While retailers say prices were largely unaffected by the changeover and blame inflation, the government openly sided with the public and announced measures to combat price hiking, including sending inspectors to stores and service providers, as well as demanding large retail chains to report prices of every single product on a bi-weekly basis.

On Friday 20 January, the state inspectorate said that after checking about 1,000 stores in the two weeks prior they found unjustified price hikes at about a quarter of the establishments, issuing more than 240 fines.

Croatia joined Eurozone

At the same time, latest data showed the Croatian inflation rate was 13.1 percent in December, slightly slowing from the all-time high of 13.5 percent observed the month before.

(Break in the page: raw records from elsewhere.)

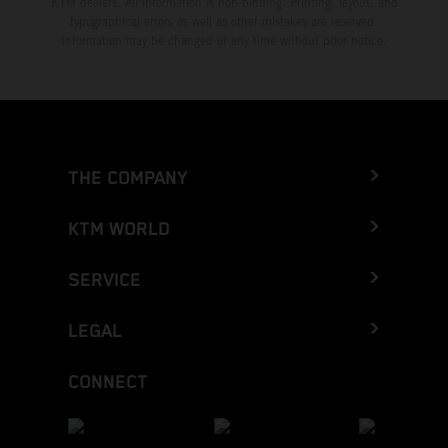
KTM dealers. All information is non-binding. Printing, layout, and
typographical errors as well as other mistakes are reserved.
Information may be changed at any time without prior notice.
THE COMPANY
KTM WORLD
SERVICE
LEGAL
CONNECT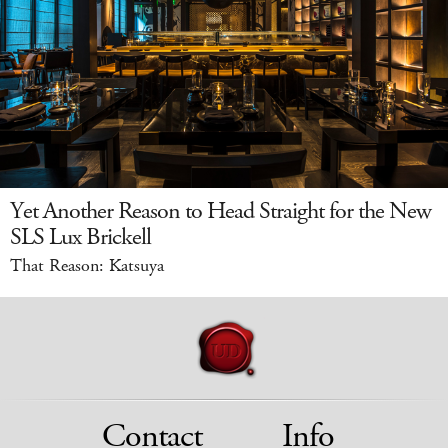
Yet Another Reason to Head Straight for the New
SLS Lux Brickell
That Reason: Katsuya
Contact
Info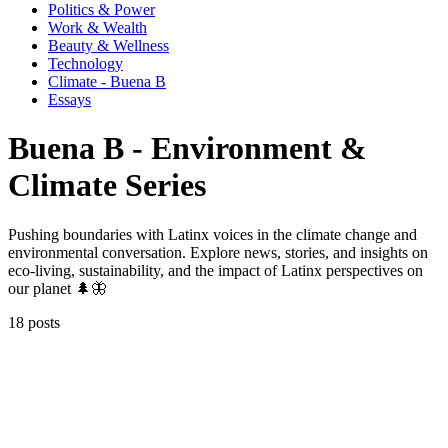
Politics & Power
Work & Wealth
Beauty & Wellness
Technology
Climate - Buena B
Essays
Buena B - Environment &
Climate Series
Pushing boundaries with Latinx voices in the climate change and
environmental conversation. Explore news, stories, and insights on
eco-living, sustainability, and the impact of Latinx perspectives on
our planet 🌲🦋
18 posts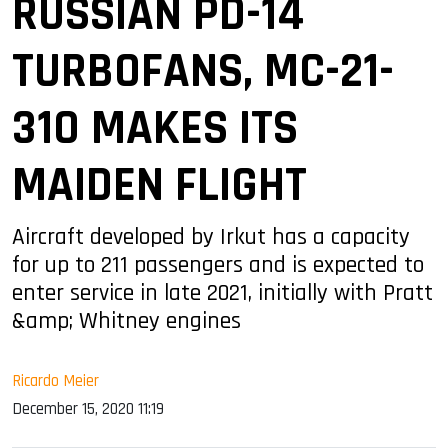
RUSSIAN PD-14
TURBOFANS, MC-21-
310 MAKES ITS
MAIDEN FLIGHT
Aircraft developed by Irkut has a capacity
for up to 211 passengers and is expected to
enter service in late 2021, initially with Pratt
&amp; Whitney engines
Ricardo Meier
December 15, 2020 11:19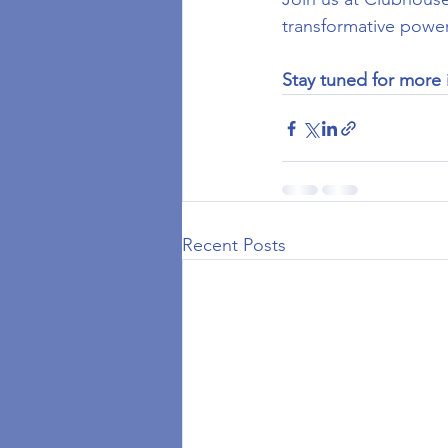
transformative power
Stay tuned for more 
Recent Posts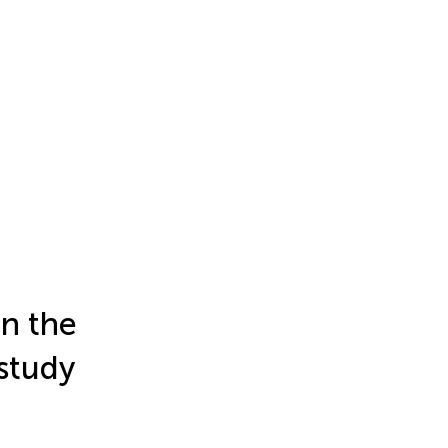
in the
 study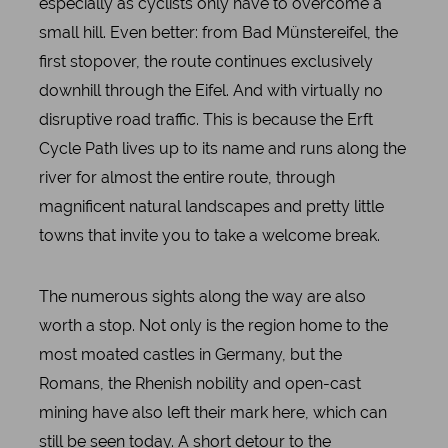
especially as cyclists only have to overcome a
small hill. Even better: from Bad Münstereifel, the
first stopover, the route continues exclusively
downhill through the Eifel. And with virtually no
disruptive road traffic. This is because the Erft
Cycle Path lives up to its name and runs along the
river for almost the entire route, through
magnificent natural landscapes and pretty little
towns that invite you to take a welcome break.
The numerous sights along the way are also
worth a stop. Not only is the region home to the
most moated castles in Germany, but the
Romans, the Rhenish nobility and open-cast
mining have also left their mark here, which can
still be seen today. A short detour to the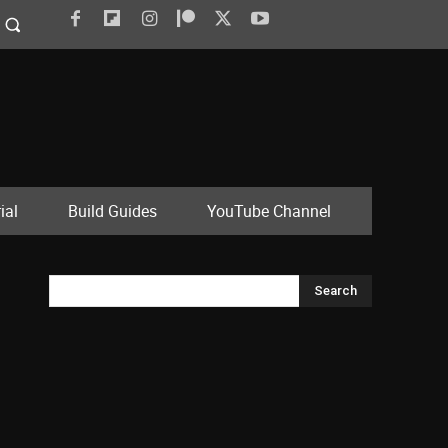
ial
Build Guides
YouTube Channel
Search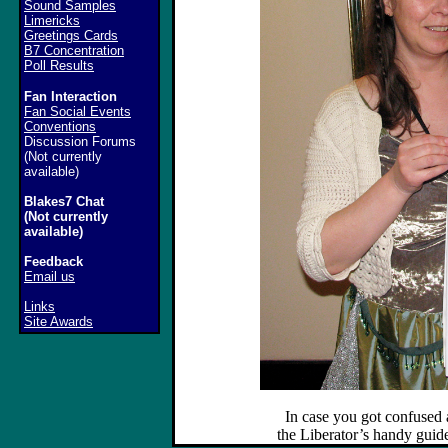
Sound Samples
Limericks
Greetings Cards
B7 Concentration
Poll Results
Fan Interaction
Fan Social Events
Conventions
Discussion Forums
(Not currently
available)
Blakes7 Chat
(Not currently
available)
Feedback
Email us
Links
Site Awards
In case you got confused
the Liberator’s handy guide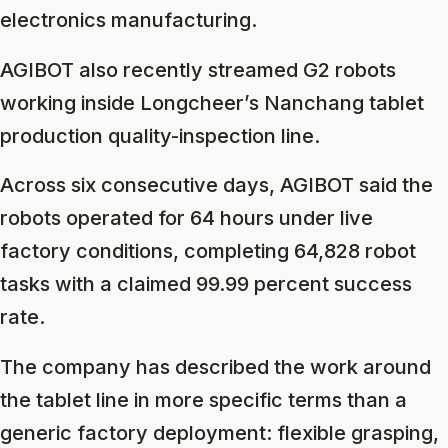
electronics manufacturing.
AGIBOT also recently streamed G2 robots
working inside Longcheer’s Nanchang tablet
production quality-inspection line.
Across six consecutive days, AGIBOT said the
robots operated for 64 hours under live
factory conditions, completing 64,828 robot
tasks with a claimed 99.99 percent success
rate.
The company has described the work around
the tablet line in more specific terms than a
generic factory deployment: flexible grasping,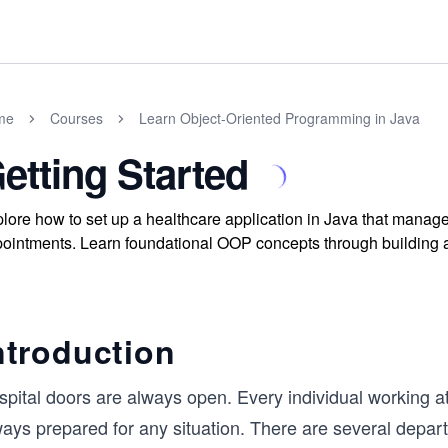
me
Courses
Learn Object-Oriented Programming in Java
etting Started
lore how to set up a healthcare application in Java that manages
ointments. Learn foundational OOP concepts through building a p
ntroduction
pital doors are always open. Every individual working at 
ways prepared for any situation. There are several depar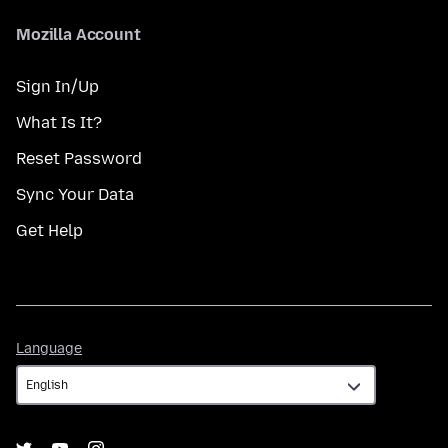
Mozilla Account
Sign In/Up
What Is It?
Reset Password
Sync Your Data
Get Help
Language
Language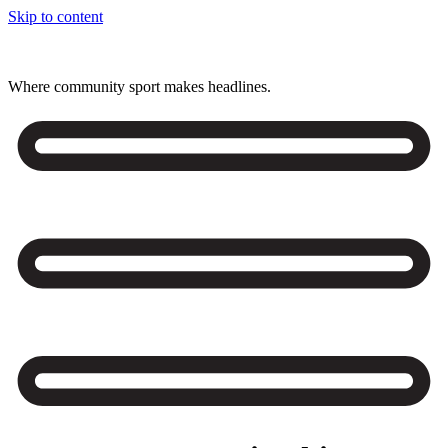
Skip to content
Where community sport makes headlines.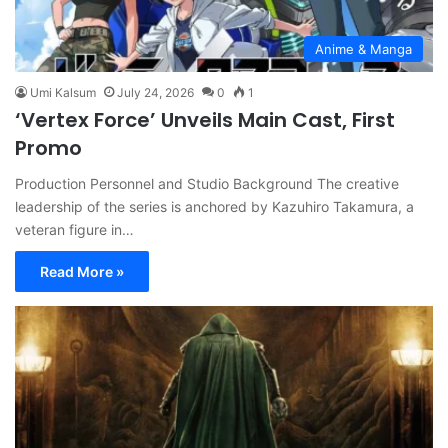
Anime & Manga
Umi Kalsum
July 24, 2026
0
1
‘Vertex Force’ Unveils Main Cast, First
Promo
Production Personnel and Studio Background The creative
leadership of the series is anchored by Kazuhiro Takamura, a
veteran figure in…
Read More »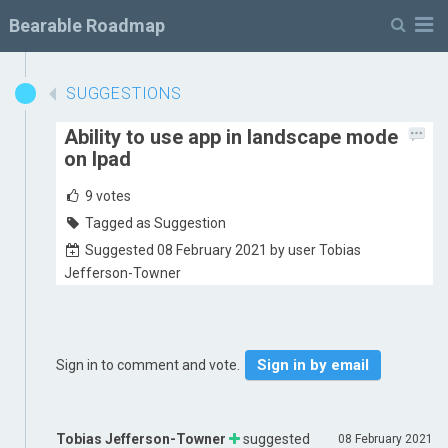
M
Bearable Roadmap
SUGGESTIONS
Ability to use app in landscape mode
on Ipad
9
votes
Tagged as Suggestion
Suggested 08 February 2021 by user Tobias
Jefferson-Towner
Sign in by email
Sign in to comment and vote.
Tobias Jefferson-Towner
suggested
08 February 2021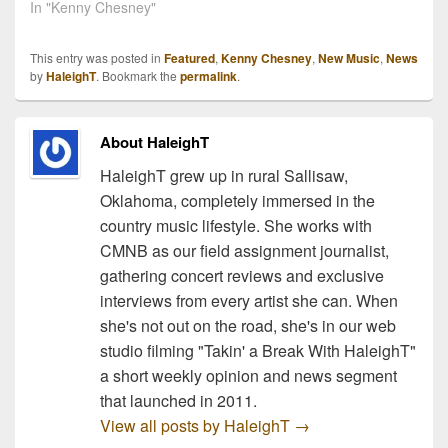
In "Kenny Chesney"
This entry was posted in
Featured
,
Kenny Chesney
,
New Music
,
News
by
HaleighT
. Bookmark the
permalink
.
About HaleighT
HaleighT grew up in rural Sallisaw,
Oklahoma, completely immersed in the
country music lifestyle. She works with
CMNB as our field assignment journalist,
gathering concert reviews and exclusive
interviews from every artist she can. When
she's not out on the road, she's in our web
studio filming "Takin' a Break With HaleighT"
a short weekly opinion and news segment
that launched in 2011.
View all posts by HaleighT
→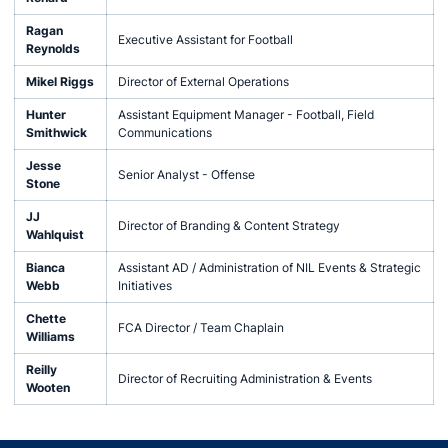
Ragan
Executive Assistant for Football
Reynolds
Mikel Riggs
Director of External Operations
Hunter
Assistant Equipment Manager - Football, Field
Smithwick
Communications
Jesse
Senior Analyst - Offense
Stone
JJ
Director of Branding & Content Strategy
Wahlquist
Bianca
Assistant AD / Administration of NIL Events & Strategic
Webb
Initiatives
Chette
FCA Director / Team Chaplain
Williams
Reilly
Director of Recruiting Administration & Events
Wooten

The price of nearly everything rose through most of 2022, inflation has been blamed on rising energy costs and supply chain disruptions caused by the war in Ukraine.

‘When I look at just the most basic necessities, like butter, bread, milk, the prices are unbearable now. It's not the increase they warned us about, it's 10 or 20 percent,’ said pensioner Damar Arbanas.

‘Everything went up drastically. In spite of everything they told us earlier, it's unbelievable. I've seen some comparisons with Slovenia and how it went in other eurozone countries, but that was all nonsense clearly.’